(Transcribed page contents)
+++++
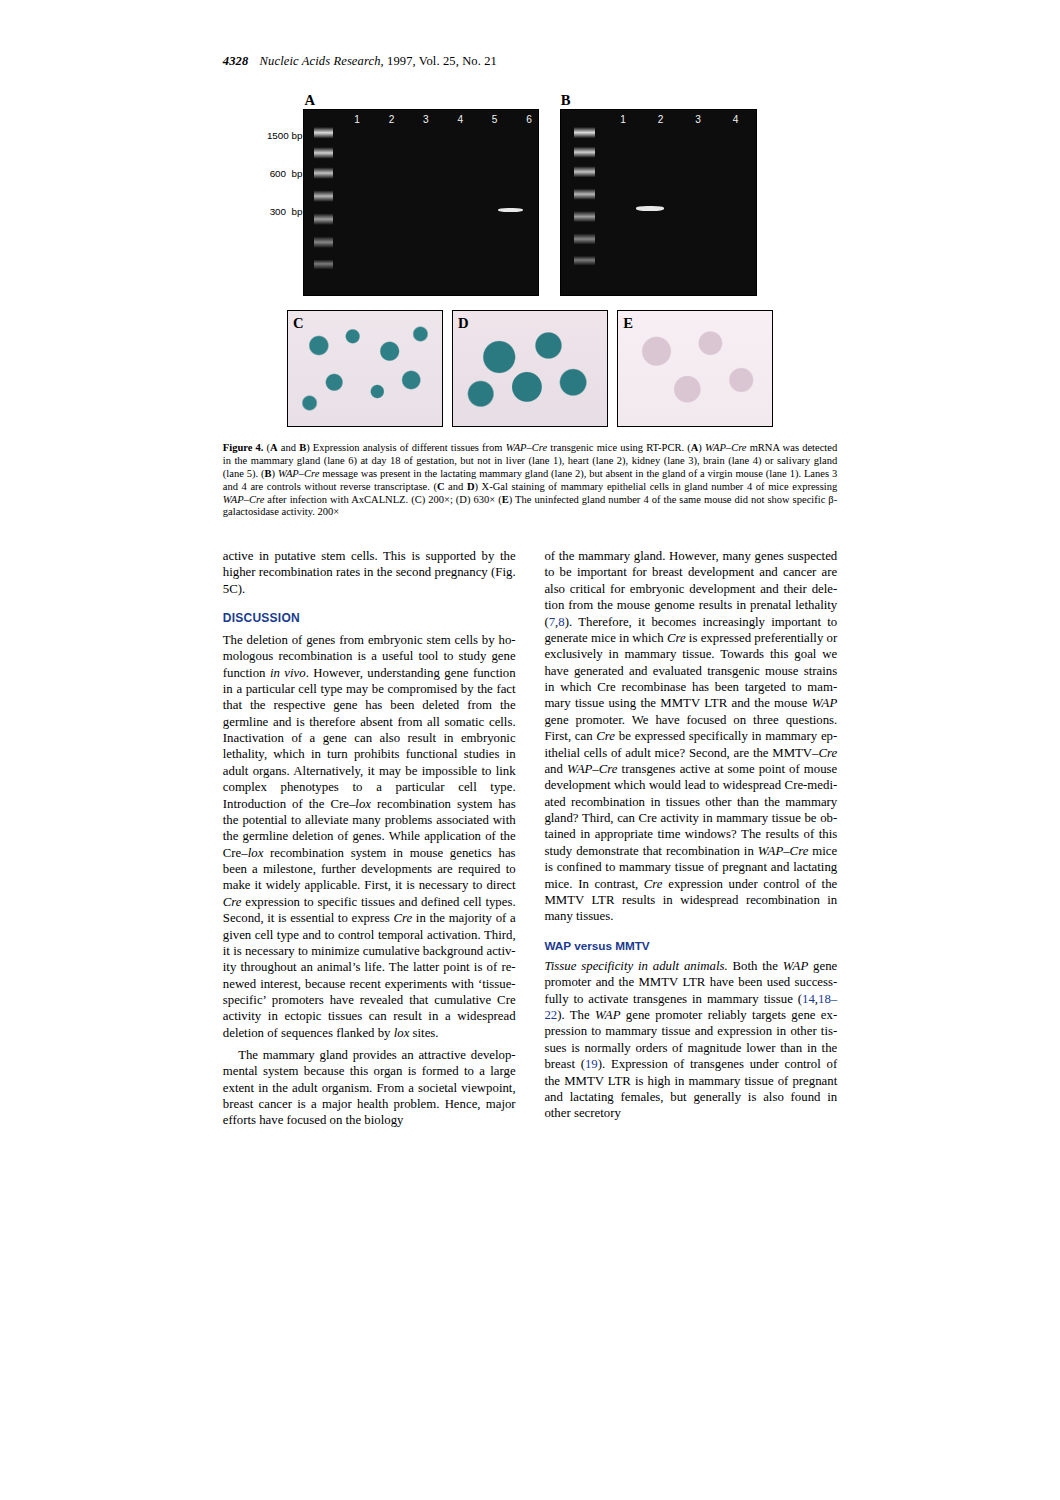4328 Nucleic Acids Research, 1997, Vol. 25, No. 21
A
1500 bp
600 bp
300 bp
123456
B
1234
C
D
E
Figure 4. (A and B) Expression analysis of different tissues from WAP–Cre transgenic mice using RT-PCR. (A) WAP–Cre mRNA was detected in the mammary gland (lane 6) at day 18 of gestation, but not in liver (lane 1), heart (lane 2), kidney (lane 3), brain (lane 4) or salivary gland (lane 5). (B) WAP–Cre message was present in the lactating mammary gland (lane 2), but absent in the gland of a virgin mouse (lane 1). Lanes 3 and 4 are controls without reverse transcriptase. (C and D) X-Gal staining of mammary epithelial cells in gland number 4 of mice expressing WAP–Cre after infection with AxCALNLZ. (C) 200×; (D) 630× (E) The uninfected gland number 4 of the same mouse did not show specific β-galactosidase activity. 200×
active in putative stem cells. This is supported by the higher recombination rates in the second pregnancy (Fig. 5C).
DISCUSSION
The deletion of genes from embryonic stem cells by homologous recombination is a useful tool to study gene function in vivo. However, understanding gene function in a particular cell type may be compromised by the fact that the respective gene has been deleted from the germline and is therefore absent from all somatic cells. Inactivation of a gene can also result in embryonic lethality, which in turn prohibits functional studies in adult organs. Alternatively, it may be impossible to link complex phenotypes to a particular cell type. Introduction of the Cre–lox recombination system has the potential to alleviate many problems associated with the germline deletion of genes. While application of the Cre–lox recombination system in mouse genetics has been a milestone, further developments are required to make it widely applicable. First, it is necessary to direct Cre expression to specific tissues and defined cell types. Second, it is essential to express Cre in the majority of a given cell type and to control temporal activation. Third, it is necessary to minimize cumulative background activity throughout an animal’s life. The latter point is of renewed interest, because recent experiments with ‘tissue-specific’ promoters have revealed that cumulative Cre activity in ectopic tissues can result in a widespread deletion of sequences flanked by lox sites.
The mammary gland provides an attractive developmental system because this organ is formed to a large extent in the adult organism. From a societal viewpoint, breast cancer is a major health problem. Hence, major efforts have focused on the biology
of the mammary gland. However, many genes suspected to be important for breast development and cancer are also critical for embryonic development and their deletion from the mouse genome results in prenatal lethality (7,8). Therefore, it becomes increasingly important to generate mice in which Cre is expressed preferentially or exclusively in mammary tissue. Towards this goal we have generated and evaluated transgenic mouse strains in which Cre recombinase has been targeted to mammary tissue using the MMTV LTR and the mouse WAP gene promoter. We have focused on three questions. First, can Cre be expressed specifically in mammary epithelial cells of adult mice? Second, are the MMTV–Cre and WAP–Cre transgenes active at some point of mouse development which would lead to widespread Cre-mediated recombination in tissues other than the mammary gland? Third, can Cre activity in mammary tissue be obtained in appropriate time windows? The results of this study demonstrate that recombination in WAP–Cre mice is confined to mammary tissue of pregnant and lactating mice. In contrast, Cre expression under control of the MMTV LTR results in widespread recombination in many tissues.
WAP versus MMTV
Tissue specificity in adult animals. Both the WAP gene promoter and the MMTV LTR have been used successfully to activate transgenes in mammary tissue (14,18–22). The WAP gene promoter reliably targets gene expression to mammary tissue and expression in other tissues is normally orders of magnitude lower than in the breast (19). Expression of transgenes under control of the MMTV LTR is high in mammary tissue of pregnant and lactating females, but generally is also found in other secretory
+++++
- [What you will do] Please reproduce every record exactly as written, excluding the pictures.

- [Solution for this problem]
4328 Nucleic Acids Research, 1997, Vol. 25, No. 21
A
1500 bp
600 bp
300 bp
123456
B
1234
C
D
E
Figure 4. (A and B) Expression analysis of different tissues from WAP–Cre transgenic mice using RT-PCR. (A) WAP–Cre mRNA was detected in the mammary gland (lane 6) at day 18 of gestation, but not in liver (lane 1), heart (lane 2), kidney (lane 3), brain (lane 4) or salivary gland (lane 5). (B) WAP–Cre message was present in the lactating mammary gland (lane 2), but absent in the gland of a virgin mouse (lane 1). Lanes 3 and 4 are controls without reverse transcriptase. (C and D) X-Gal staining of mammary epithelial cells in gland number 4 of mice expressing WAP–Cre after infection with AxCALNLZ. (C) 200×; (D) 630× (E) The uninfected gland number 4 of the same mouse did not show specific β-galactosidase activity. 200×
active in putative stem cells. This is supported by the higher recombination rates in the second pregnancy (Fig. 5C).
DISCUSSION
The deletion of genes from embryonic stem cells by homologous recombination is a useful tool to study gene function in vivo. However, understanding gene function in a particular cell type may be compromised by the fact that the respective gene has been deleted from the germline and is therefore absent from all somatic cells. Inactivation of a gene can also result in embryonic lethality, which in turn prohibits functional studies in adult organs. Alternatively, it may be impossible to link complex phenotypes to a particular cell type. Introduction of the Cre–lox recombination system has the potential to alleviate many problems associated with the germline deletion of genes. While application of the Cre–lox recombination system in mouse genetics has been a milestone, further developments are required to make it widely applicable. First, it is necessary to direct Cre expression to specific tissues and defined cell types. Second, it is essential to express Cre in the majority of a given cell type and to control temporal activation. Third, it is necessary to minimize cumulative background activity throughout an animal’s life. The latter point is of renewed interest, because recent experiments with ‘tissue-specific’ promoters have revealed that cumulative Cre activity in ectopic tissues can result in a widespread deletion of sequences flanked by lox sites.
The mammary gland provides an attractive developmental system because this organ is formed to a large extent in the adult organism. From a societal viewpoint, breast cancer is a major health problem. Hence, major efforts have focused on the biology
of the mammary gland. However, many genes suspected to be important for breast development and cancer are also critical for embryonic development and their deletion from the mouse genome results in prenatal lethality (7,8). Therefore, it becomes increasingly important to generate mice in which Cre is expressed preferentially or exclusively in mammary tissue. Towards this goal we have generated and evaluated transgenic mouse strains in which Cre recombinase has been targeted to mammary tissue using the MMTV LTR and the mouse WAP gene promoter. We have focused on three questions. First, can Cre be expressed specifically in mammary epithelial cells of adult mice? Second, are the MMTV–Cre and WAP–Cre transgenes active at some point of mouse development which would lead to widespread Cre-mediated recombination in tissues other than the mammary gland? Third, can Cre activity in mammary tissue be obtained in appropriate time windows? The results of this study demonstrate that recombination in WAP–Cre mice is confined to mammary tissue of pregnant and lactating mice. In contrast, Cre expression under control of the MMTV LTR results in widespread recombination in many tissues.
WAP versus MMTV
Tissue specificity in adult animals. Both the WAP gene promoter and the MMTV LTR have been used successfully to activate transgenes in mammary tissue (14,18–22). The WAP gene promoter reliably targets gene expression to mammary tissue and expression in other tissues is normally orders of magnitude lower than in the breast (19). Expression of transgenes under control of the MMTV LTR is high in mammary tissue of pregnant and lactating females, but generally is also found in other secretory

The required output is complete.